How birds see straight (video)
Swans beat their wings five times per second, and yet their heads stay remarkably still. How is this possible?
You know how it is, you take to the air, your body flaps all over the place and it makes your head shake. It’s impossible to see where you are going. Everything is a bit fuzzy.
Pretty frustrating, if we could fly that is.
Not so for flying animals, they flap their wings about - some at super-charged speeds - and have no trouble seeing.
Their sight is extremely precise and that’s in part because flying birds have great head-eye co-ordination.
“Basically they are generating a force that changes wing beat by wing beat,” says David Lentink of Stanford University in California, US.
This is especially visible in birds with long necks such as swans or geese.
Geese, in fact, go one further. As a goose is on the way to landing, it will twist its body until it is flying upside down. At the same time its head turns 180 degrees in order to see straight.
Scientists have now sought to understand how exactly birds like geese and swans, can still see so well as they move. Surprisingly, Lentink says, not much was known about how birds move their heads in flight.
“That might seem like a simple question but we also put a lot of efforts in stabilising our own head when we are running.

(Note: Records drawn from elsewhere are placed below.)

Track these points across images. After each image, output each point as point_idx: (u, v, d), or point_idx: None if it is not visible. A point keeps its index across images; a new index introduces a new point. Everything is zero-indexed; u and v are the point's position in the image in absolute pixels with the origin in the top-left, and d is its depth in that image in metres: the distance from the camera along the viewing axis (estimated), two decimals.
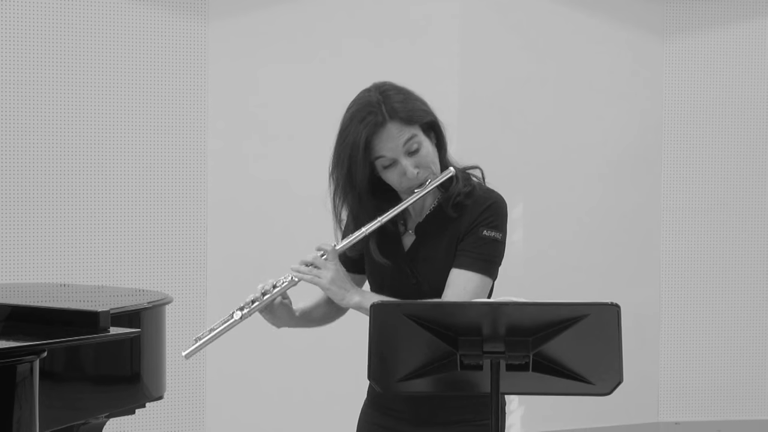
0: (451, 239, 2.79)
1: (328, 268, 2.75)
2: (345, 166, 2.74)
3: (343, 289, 2.75)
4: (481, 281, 2.75)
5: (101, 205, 5.61)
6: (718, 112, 6.56)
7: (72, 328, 3.04)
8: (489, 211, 2.78)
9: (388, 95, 2.75)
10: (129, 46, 5.64)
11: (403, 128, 2.72)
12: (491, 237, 2.76)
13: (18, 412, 2.72)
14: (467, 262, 2.75)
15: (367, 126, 2.70)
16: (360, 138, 2.70)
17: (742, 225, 6.57)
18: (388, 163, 2.73)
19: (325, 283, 2.75)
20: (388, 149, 2.71)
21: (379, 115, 2.71)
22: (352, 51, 5.95)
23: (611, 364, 2.38)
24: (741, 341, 6.56)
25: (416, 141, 2.73)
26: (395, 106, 2.73)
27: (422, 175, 2.75)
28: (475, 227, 2.77)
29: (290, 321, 2.91)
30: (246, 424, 5.87)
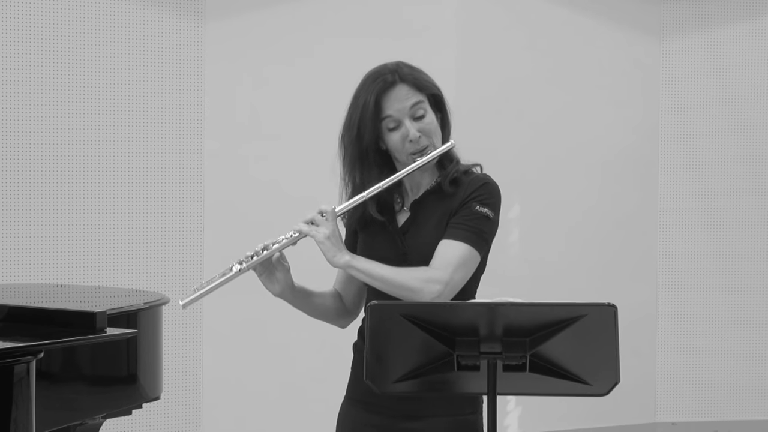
0: (443, 213, 2.83)
1: (326, 226, 2.80)
2: (355, 127, 2.84)
3: (335, 247, 2.79)
4: (469, 252, 2.77)
5: (98, 206, 5.61)
6: (715, 111, 6.57)
7: (69, 328, 3.03)
8: (483, 188, 2.84)
9: (402, 64, 2.90)
10: (125, 47, 5.64)
11: (411, 92, 2.84)
12: (483, 213, 2.81)
13: (15, 412, 2.72)
14: (456, 233, 2.79)
15: (378, 85, 2.84)
16: (370, 97, 2.83)
17: (739, 225, 6.57)
18: (393, 125, 2.83)
19: (320, 237, 2.79)
20: (395, 109, 2.82)
21: (390, 76, 2.84)
22: (349, 52, 5.95)
23: (608, 365, 2.38)
24: (738, 341, 6.57)
25: (422, 107, 2.84)
26: (406, 71, 2.87)
27: (423, 142, 2.83)
28: (468, 201, 2.82)
29: (287, 290, 2.91)
30: (242, 425, 5.87)
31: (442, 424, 2.81)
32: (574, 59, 6.37)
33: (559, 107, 6.33)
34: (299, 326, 5.90)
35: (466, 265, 2.77)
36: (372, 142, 2.83)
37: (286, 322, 5.83)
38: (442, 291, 2.72)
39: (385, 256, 2.83)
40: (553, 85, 6.32)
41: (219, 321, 5.83)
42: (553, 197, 6.31)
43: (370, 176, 2.85)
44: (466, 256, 2.77)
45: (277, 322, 5.82)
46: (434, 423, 2.81)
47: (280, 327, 5.84)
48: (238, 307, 5.82)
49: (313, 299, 2.99)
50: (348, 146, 2.87)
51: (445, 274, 2.73)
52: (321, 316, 3.03)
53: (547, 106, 6.30)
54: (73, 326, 3.04)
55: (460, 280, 2.76)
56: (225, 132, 5.84)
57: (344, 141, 2.88)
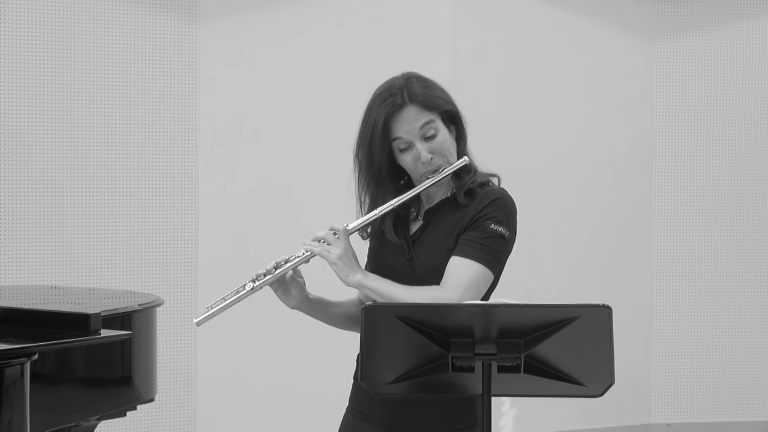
0: (454, 225, 2.80)
1: (338, 245, 2.78)
2: (366, 146, 2.81)
3: (348, 267, 2.77)
4: (482, 272, 2.75)
5: (92, 207, 5.60)
6: (710, 114, 6.58)
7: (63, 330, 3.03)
8: (497, 204, 2.79)
9: (411, 81, 2.82)
10: (119, 48, 5.64)
11: (421, 112, 2.78)
12: (497, 231, 2.77)
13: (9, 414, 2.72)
14: (469, 251, 2.75)
15: (386, 107, 2.77)
16: (379, 119, 2.77)
17: (734, 227, 6.58)
18: (404, 146, 2.79)
19: (333, 258, 2.77)
20: (404, 131, 2.77)
21: (399, 97, 2.78)
22: (344, 52, 5.95)
23: (603, 366, 2.38)
24: (732, 343, 6.57)
25: (433, 127, 2.79)
26: (416, 90, 2.79)
27: (436, 162, 2.79)
28: (482, 219, 2.77)
29: (303, 302, 2.91)
30: (237, 426, 5.87)
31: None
32: (568, 60, 6.37)
33: (553, 108, 6.34)
34: (294, 328, 5.91)
35: (478, 285, 2.74)
36: (383, 161, 2.80)
37: (280, 324, 5.84)
38: None
39: (392, 264, 2.83)
40: (548, 86, 6.33)
41: (213, 323, 5.82)
42: (547, 198, 6.31)
43: (385, 193, 2.82)
44: (479, 275, 2.74)
45: (272, 324, 5.82)
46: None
47: (274, 329, 5.83)
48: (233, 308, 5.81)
49: (332, 309, 2.98)
50: (361, 163, 2.84)
51: (456, 294, 2.70)
52: (340, 324, 3.01)
53: (541, 107, 6.31)
54: (67, 328, 3.04)
55: (473, 299, 2.73)
56: (219, 133, 5.84)
57: (358, 157, 2.85)
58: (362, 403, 2.84)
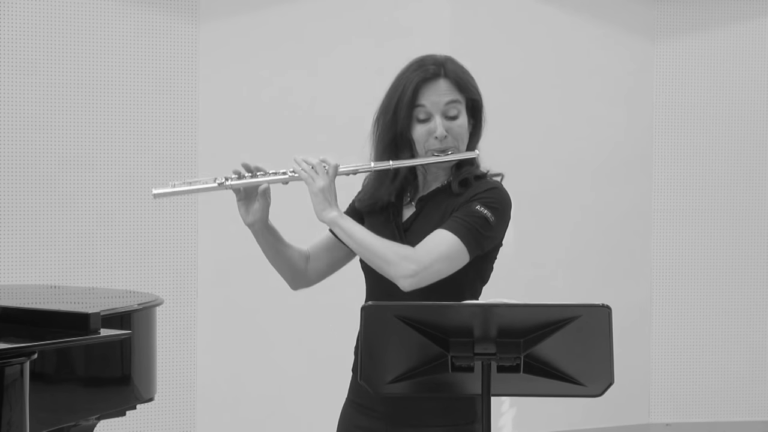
0: (445, 211, 2.79)
1: (323, 178, 2.79)
2: (390, 111, 2.79)
3: (326, 201, 2.78)
4: (457, 245, 2.71)
5: (92, 207, 5.60)
6: (709, 113, 6.58)
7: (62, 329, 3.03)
8: (490, 192, 2.80)
9: (451, 59, 2.87)
10: (119, 48, 5.64)
11: (450, 89, 2.79)
12: (482, 213, 2.76)
13: (8, 414, 2.72)
14: (450, 225, 2.73)
15: (421, 73, 2.79)
16: (411, 83, 2.77)
17: (734, 226, 6.58)
18: (424, 117, 2.78)
19: (315, 187, 2.79)
20: (430, 101, 2.77)
21: (435, 68, 2.80)
22: (343, 53, 5.96)
23: (602, 366, 2.38)
24: (732, 343, 6.57)
25: (457, 107, 2.80)
26: (452, 68, 2.82)
27: (448, 142, 2.80)
28: (471, 200, 2.78)
29: (260, 223, 2.96)
30: (236, 426, 5.87)
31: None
32: (567, 60, 6.37)
33: (553, 107, 6.34)
34: (295, 328, 5.91)
35: (450, 258, 2.70)
36: (405, 127, 2.78)
37: (281, 323, 5.84)
38: (416, 272, 2.67)
39: None
40: (547, 86, 6.32)
41: (213, 322, 5.83)
42: (547, 197, 6.31)
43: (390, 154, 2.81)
44: (453, 249, 2.71)
45: (273, 323, 5.82)
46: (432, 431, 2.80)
47: (275, 328, 5.83)
48: (232, 307, 5.82)
49: (280, 245, 2.99)
50: (381, 129, 2.82)
51: (425, 259, 2.68)
52: (280, 266, 2.99)
53: (540, 107, 6.31)
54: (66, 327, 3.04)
55: (439, 271, 2.70)
56: (219, 133, 5.84)
57: (378, 123, 2.84)
58: (362, 396, 2.82)
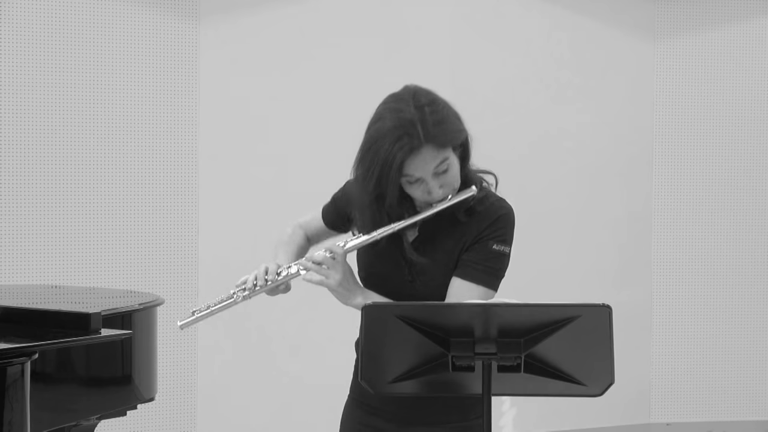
0: (455, 243, 2.76)
1: (336, 270, 2.73)
2: (374, 179, 2.66)
3: (348, 291, 2.74)
4: (485, 294, 2.73)
5: (93, 207, 5.60)
6: (709, 113, 6.58)
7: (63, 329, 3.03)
8: (499, 222, 2.77)
9: (424, 112, 2.65)
10: (120, 48, 5.64)
11: (437, 152, 2.65)
12: (499, 251, 2.76)
13: (9, 414, 2.72)
14: (472, 274, 2.73)
15: (402, 149, 2.61)
16: (395, 161, 2.62)
17: (734, 225, 6.58)
18: (414, 180, 2.68)
19: (333, 284, 2.73)
20: (419, 170, 2.65)
21: (415, 138, 2.62)
22: (344, 53, 5.96)
23: (603, 365, 2.38)
24: (732, 342, 6.57)
25: (446, 163, 2.68)
26: (432, 129, 2.64)
27: (445, 193, 2.71)
28: (484, 239, 2.75)
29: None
30: (237, 425, 5.87)
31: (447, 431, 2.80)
32: (568, 60, 6.37)
33: (553, 108, 6.34)
34: (296, 327, 5.92)
35: None
36: (394, 195, 2.67)
37: (282, 323, 5.84)
38: None
39: (387, 275, 2.79)
40: (547, 86, 6.33)
41: (214, 321, 5.82)
42: (547, 197, 6.31)
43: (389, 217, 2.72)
44: (482, 298, 2.72)
45: (274, 322, 5.82)
46: (442, 429, 2.80)
47: (275, 328, 5.84)
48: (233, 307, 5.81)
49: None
50: (365, 191, 2.70)
51: None
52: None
53: (541, 107, 6.31)
54: (67, 327, 3.04)
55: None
56: (219, 132, 5.84)
57: (359, 183, 2.71)
58: (367, 395, 2.80)
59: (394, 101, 2.68)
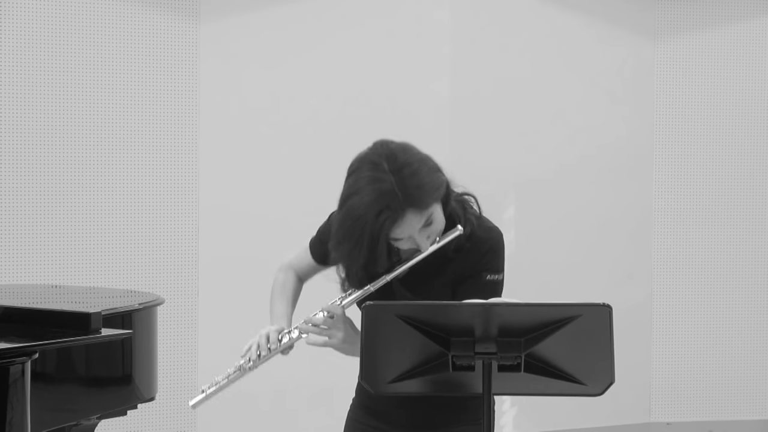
0: (447, 279, 2.76)
1: (338, 329, 2.76)
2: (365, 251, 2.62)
3: (353, 345, 2.75)
4: None
5: (93, 207, 5.61)
6: (709, 112, 6.58)
7: (64, 329, 3.03)
8: (489, 254, 2.77)
9: (403, 176, 2.60)
10: (120, 48, 5.64)
11: (420, 213, 2.62)
12: (493, 280, 2.76)
13: (10, 413, 2.72)
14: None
15: (387, 220, 2.59)
16: (382, 233, 2.60)
17: (734, 226, 6.58)
18: (402, 239, 2.67)
19: (337, 343, 2.77)
20: (405, 233, 2.64)
21: (397, 208, 2.58)
22: (344, 53, 5.95)
23: (603, 365, 2.38)
24: (733, 342, 6.57)
25: (431, 218, 2.66)
26: (412, 193, 2.59)
27: (432, 240, 2.70)
28: (477, 273, 2.75)
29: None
30: (237, 426, 5.87)
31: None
32: (568, 60, 6.37)
33: (553, 107, 6.34)
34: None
35: None
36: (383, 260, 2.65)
37: None
38: None
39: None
40: (548, 85, 6.32)
41: (214, 321, 5.83)
42: (547, 197, 6.31)
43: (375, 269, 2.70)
44: None
45: None
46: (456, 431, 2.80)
47: None
48: (233, 307, 5.82)
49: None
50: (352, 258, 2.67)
51: None
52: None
53: (541, 107, 6.31)
54: (68, 327, 3.05)
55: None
56: (220, 133, 5.84)
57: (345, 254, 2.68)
58: (373, 398, 2.81)
59: (368, 169, 2.62)
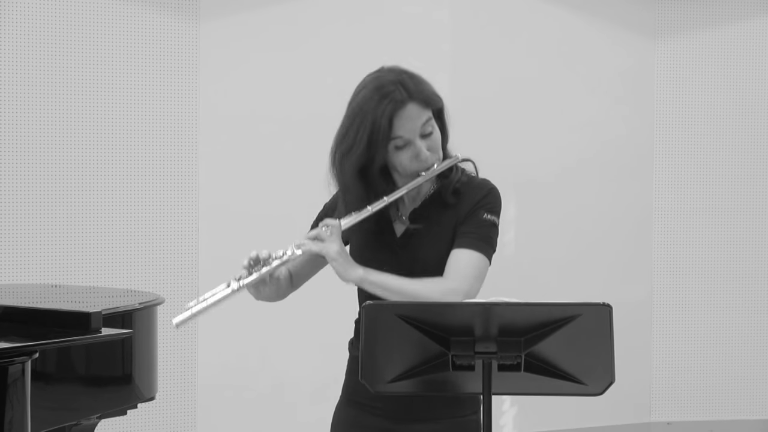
0: (449, 223, 2.79)
1: (333, 241, 2.74)
2: (362, 146, 2.71)
3: (347, 262, 2.74)
4: (482, 261, 2.75)
5: (93, 206, 5.61)
6: (710, 112, 6.57)
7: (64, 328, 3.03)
8: (489, 196, 2.80)
9: (403, 77, 2.75)
10: (120, 47, 5.64)
11: (421, 110, 2.73)
12: (491, 220, 2.78)
13: (10, 413, 2.72)
14: (469, 242, 2.75)
15: (390, 104, 2.70)
16: (383, 117, 2.69)
17: (734, 225, 6.58)
18: (402, 144, 2.73)
19: (332, 253, 2.73)
20: (406, 129, 2.71)
21: (399, 93, 2.71)
22: (345, 52, 5.95)
23: (603, 364, 2.38)
24: (733, 341, 6.57)
25: (431, 124, 2.75)
26: (413, 88, 2.73)
27: (432, 159, 2.76)
28: (476, 210, 2.78)
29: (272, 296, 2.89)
30: (237, 425, 5.87)
31: (444, 426, 2.80)
32: (569, 60, 6.37)
33: (554, 107, 6.33)
34: (296, 327, 5.92)
35: (482, 275, 2.75)
36: (382, 161, 2.73)
37: (282, 322, 5.84)
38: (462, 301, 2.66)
39: (383, 262, 2.78)
40: (548, 85, 6.32)
41: (214, 320, 5.83)
42: (548, 197, 6.31)
43: (376, 191, 2.76)
44: (481, 265, 2.74)
45: (274, 322, 5.82)
46: (435, 425, 2.80)
47: (276, 327, 5.83)
48: (233, 306, 5.81)
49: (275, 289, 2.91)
50: (351, 162, 2.73)
51: (464, 285, 2.70)
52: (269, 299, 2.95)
53: (542, 107, 6.31)
54: (68, 326, 3.04)
55: (477, 291, 2.73)
56: (220, 132, 5.84)
57: (345, 159, 2.74)
58: (361, 394, 2.79)
59: (372, 74, 2.80)
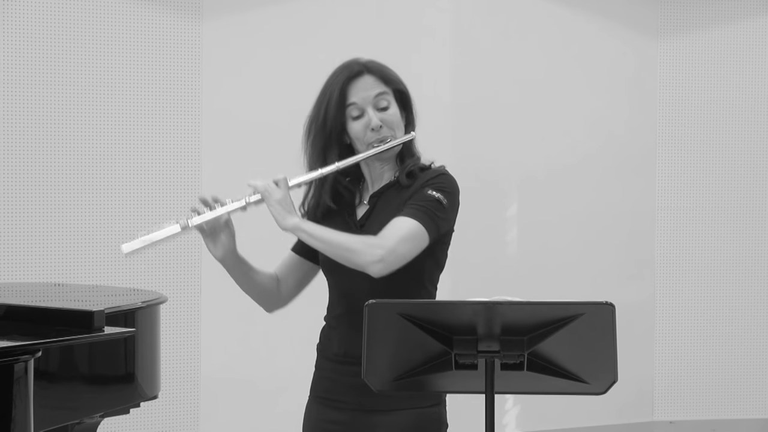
0: (400, 203, 2.85)
1: (277, 191, 2.90)
2: (320, 117, 2.92)
3: (285, 210, 2.89)
4: (417, 227, 2.77)
5: (96, 204, 5.61)
6: (713, 112, 6.57)
7: (66, 327, 3.03)
8: (439, 178, 2.87)
9: (372, 60, 3.02)
10: (122, 46, 5.64)
11: (376, 83, 2.92)
12: (435, 197, 2.82)
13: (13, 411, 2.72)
14: (407, 212, 2.80)
15: (344, 74, 2.95)
16: (336, 85, 2.93)
17: (736, 225, 6.58)
18: (357, 113, 2.89)
19: (272, 200, 2.90)
20: (359, 97, 2.89)
21: (357, 65, 2.96)
22: (346, 51, 5.94)
23: (606, 363, 2.38)
24: (735, 340, 6.57)
25: (386, 99, 2.91)
26: (373, 65, 2.97)
27: (385, 132, 2.88)
28: (423, 187, 2.84)
29: (229, 255, 3.11)
30: (240, 424, 5.87)
31: (405, 418, 2.82)
32: (571, 59, 6.37)
33: (556, 105, 6.33)
34: (298, 326, 5.91)
35: (414, 240, 2.77)
36: (336, 129, 2.89)
37: (285, 321, 5.84)
38: (383, 256, 2.72)
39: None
40: (551, 84, 6.32)
41: (217, 319, 5.83)
42: (550, 196, 6.31)
43: (330, 156, 2.90)
44: (414, 230, 2.77)
45: (276, 320, 5.81)
46: (397, 416, 2.82)
47: (278, 325, 5.83)
48: (236, 305, 5.81)
49: (252, 274, 3.11)
50: (313, 135, 2.94)
51: (389, 243, 2.74)
52: (254, 293, 3.13)
53: (544, 107, 6.30)
54: (71, 325, 3.04)
55: (405, 253, 2.75)
56: (222, 131, 5.84)
57: (311, 130, 2.95)
58: (328, 390, 2.90)
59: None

That’s important if we want to prevent blurry vision.
“It becomes essential when making fast manoeuvres, birds are great examples of this,” he says.
Modeling the flight trajectory of the ordinary swan as it flew over a lake, his team found that swans use their necks to stablise their head – in a similar way to how car suspension works.

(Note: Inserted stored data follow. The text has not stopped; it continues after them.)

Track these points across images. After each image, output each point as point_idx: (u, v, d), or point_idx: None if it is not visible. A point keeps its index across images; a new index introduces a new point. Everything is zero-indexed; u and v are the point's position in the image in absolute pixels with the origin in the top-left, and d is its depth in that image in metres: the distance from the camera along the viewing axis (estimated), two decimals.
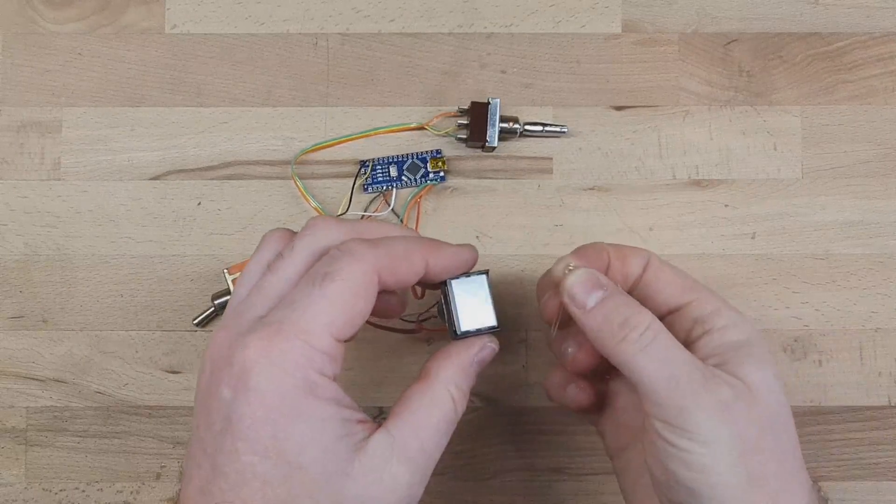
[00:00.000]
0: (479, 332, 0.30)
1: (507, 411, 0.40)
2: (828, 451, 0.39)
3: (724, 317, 0.30)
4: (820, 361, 0.40)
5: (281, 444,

Using their observations from whooper swans the team modeled this suspension system in the lab to find it works just like the swan’s neck.
Their long necks really do serve to keep their heads steady, made possible because of how they are built. The findings are published in the Royal Society Interface.
Most birds have three times the vertebrae as humans, and swans have 200 muscles on each side of their neck.
This feat of nature could be mimicked in drones, the team propose. That way, any cameras attached could smoothly capture the world below.